Benchmarking Short-Read ITS2 and Full-Length ITS Sequencing Reveals Pipeline-Dependent Biases in Indoor Fungal Community Profiling
Benchmarking Short-Read ITS2 and Full-Length ITS Sequencing Reveals Pipeline-Dependent Biases in Indoor Fungal Community Profiling
Dong, M.; Blackwood, D.; Lott, M. E. J.; Castro, S. P.; Larkin, X.; Clerkin, T.; Hemric, H.; Nash, J.; Kim, Y. J.; Arnold, J.; David, L. A.; Vilgalys, R.; Fodor, A. A.; Noble, R. T.

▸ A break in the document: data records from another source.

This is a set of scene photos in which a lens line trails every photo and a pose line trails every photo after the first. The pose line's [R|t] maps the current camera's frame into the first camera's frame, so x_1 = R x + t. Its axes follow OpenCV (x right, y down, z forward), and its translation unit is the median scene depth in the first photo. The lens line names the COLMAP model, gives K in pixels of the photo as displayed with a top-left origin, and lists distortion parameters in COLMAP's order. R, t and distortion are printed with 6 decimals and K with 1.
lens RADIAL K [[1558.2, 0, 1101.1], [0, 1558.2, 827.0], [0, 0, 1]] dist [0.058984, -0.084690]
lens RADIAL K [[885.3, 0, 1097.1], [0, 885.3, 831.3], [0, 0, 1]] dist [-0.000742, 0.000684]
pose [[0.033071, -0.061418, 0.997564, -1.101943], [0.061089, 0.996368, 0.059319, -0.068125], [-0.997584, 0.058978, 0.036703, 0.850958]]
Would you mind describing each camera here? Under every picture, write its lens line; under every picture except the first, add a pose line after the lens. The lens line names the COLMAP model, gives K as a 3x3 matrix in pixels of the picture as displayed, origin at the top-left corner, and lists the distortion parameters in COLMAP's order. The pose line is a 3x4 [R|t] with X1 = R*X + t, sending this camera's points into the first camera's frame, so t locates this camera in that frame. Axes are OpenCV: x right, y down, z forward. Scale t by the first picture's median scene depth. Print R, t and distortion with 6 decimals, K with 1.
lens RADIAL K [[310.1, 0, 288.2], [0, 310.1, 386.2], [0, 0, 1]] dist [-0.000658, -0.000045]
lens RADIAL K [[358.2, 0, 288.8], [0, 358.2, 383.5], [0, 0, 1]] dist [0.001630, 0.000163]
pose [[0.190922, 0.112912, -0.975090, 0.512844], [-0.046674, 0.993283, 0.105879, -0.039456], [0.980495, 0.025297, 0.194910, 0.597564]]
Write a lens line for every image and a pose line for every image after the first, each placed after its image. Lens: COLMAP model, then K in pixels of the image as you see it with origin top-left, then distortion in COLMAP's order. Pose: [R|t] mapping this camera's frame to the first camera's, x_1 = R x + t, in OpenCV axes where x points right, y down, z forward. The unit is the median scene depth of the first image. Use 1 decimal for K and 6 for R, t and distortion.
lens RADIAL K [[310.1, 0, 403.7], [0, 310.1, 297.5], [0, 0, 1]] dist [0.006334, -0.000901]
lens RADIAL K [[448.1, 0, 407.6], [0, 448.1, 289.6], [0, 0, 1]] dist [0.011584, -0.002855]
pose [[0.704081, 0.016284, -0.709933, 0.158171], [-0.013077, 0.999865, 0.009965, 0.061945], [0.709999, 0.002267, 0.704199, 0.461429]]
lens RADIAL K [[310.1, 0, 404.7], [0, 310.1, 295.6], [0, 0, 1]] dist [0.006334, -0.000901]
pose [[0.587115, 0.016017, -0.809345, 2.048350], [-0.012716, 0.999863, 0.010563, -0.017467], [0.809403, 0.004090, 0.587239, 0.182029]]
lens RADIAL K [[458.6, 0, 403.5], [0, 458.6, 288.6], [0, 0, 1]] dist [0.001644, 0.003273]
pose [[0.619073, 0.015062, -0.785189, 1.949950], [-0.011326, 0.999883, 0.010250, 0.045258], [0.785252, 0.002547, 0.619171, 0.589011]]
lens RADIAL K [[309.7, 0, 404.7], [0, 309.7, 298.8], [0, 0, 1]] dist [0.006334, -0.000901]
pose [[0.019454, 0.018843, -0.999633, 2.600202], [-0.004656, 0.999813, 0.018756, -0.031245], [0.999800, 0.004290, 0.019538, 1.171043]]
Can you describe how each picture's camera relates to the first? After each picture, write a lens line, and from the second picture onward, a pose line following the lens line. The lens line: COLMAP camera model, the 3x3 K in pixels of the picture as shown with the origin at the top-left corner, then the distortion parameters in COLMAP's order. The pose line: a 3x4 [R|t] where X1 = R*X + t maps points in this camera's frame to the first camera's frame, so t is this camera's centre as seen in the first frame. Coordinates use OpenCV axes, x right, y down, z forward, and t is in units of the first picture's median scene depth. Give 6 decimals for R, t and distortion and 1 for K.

AbstractShort-read amplicon sequencing is widely used for fungal surveys but can limit taxonomic resolution. Long-read sequencing enables recovery of the full internal transcribed spacer (ITS) region and may improve ecological and taxonomic inference. Here, we conducted a paired comparison of Illumina ITS2 and PacBio HiFi full-length ITS sequencing using identical DNA extracts from built-environmental air and surface samples (n = 68) collected across homes, a dormitory, and laboratories. Both datasets were taxonomically assigned using the same algorithm and reference database. We performed paired statistics, in-silico ITS2 trimming of long-read sequences, and cross-platform mapping at multiple identity thresholds. Full-length ITS provided higher taxonomic resolution, assigning a greater fraction of ASVs at the family (98% vs. 88%) and species (42% vs. 32%) ranks than ITS2 (paired Wilcoxon q=0.002). Alpha-diversity comparisons showed similar Shannon diversity across pipelines, whereas richness metrics were consistently higher for full-length ITS. Beta-diversity analyses indicated broadly comparable community-level patterns, although full-length ITS revealed stronger sample-type- and location-associated structure (PERMANOVA R{superscript 2} 0.06, p=0.0001). In-silico ITS2 trimming reduced these differences, indicating that amplicon length is a major contributor to enhanced taxonomic resolution and ecological inference. Cross-platform mapping further showed extensive one-to-many relationships between ITS2 and full-length ITS ASVs, consistent with increased sequence resolution in long-read data.Together, these results show that ITS2 sequencing provides robust community-level profiling, while full-length ITS enables improved richness estimates and finer ecological and taxonomic resolution. This paired, bias-aware framework provides a practical template for selecting fungal amplicon sequencing strategies in built-environment mycobiome studies.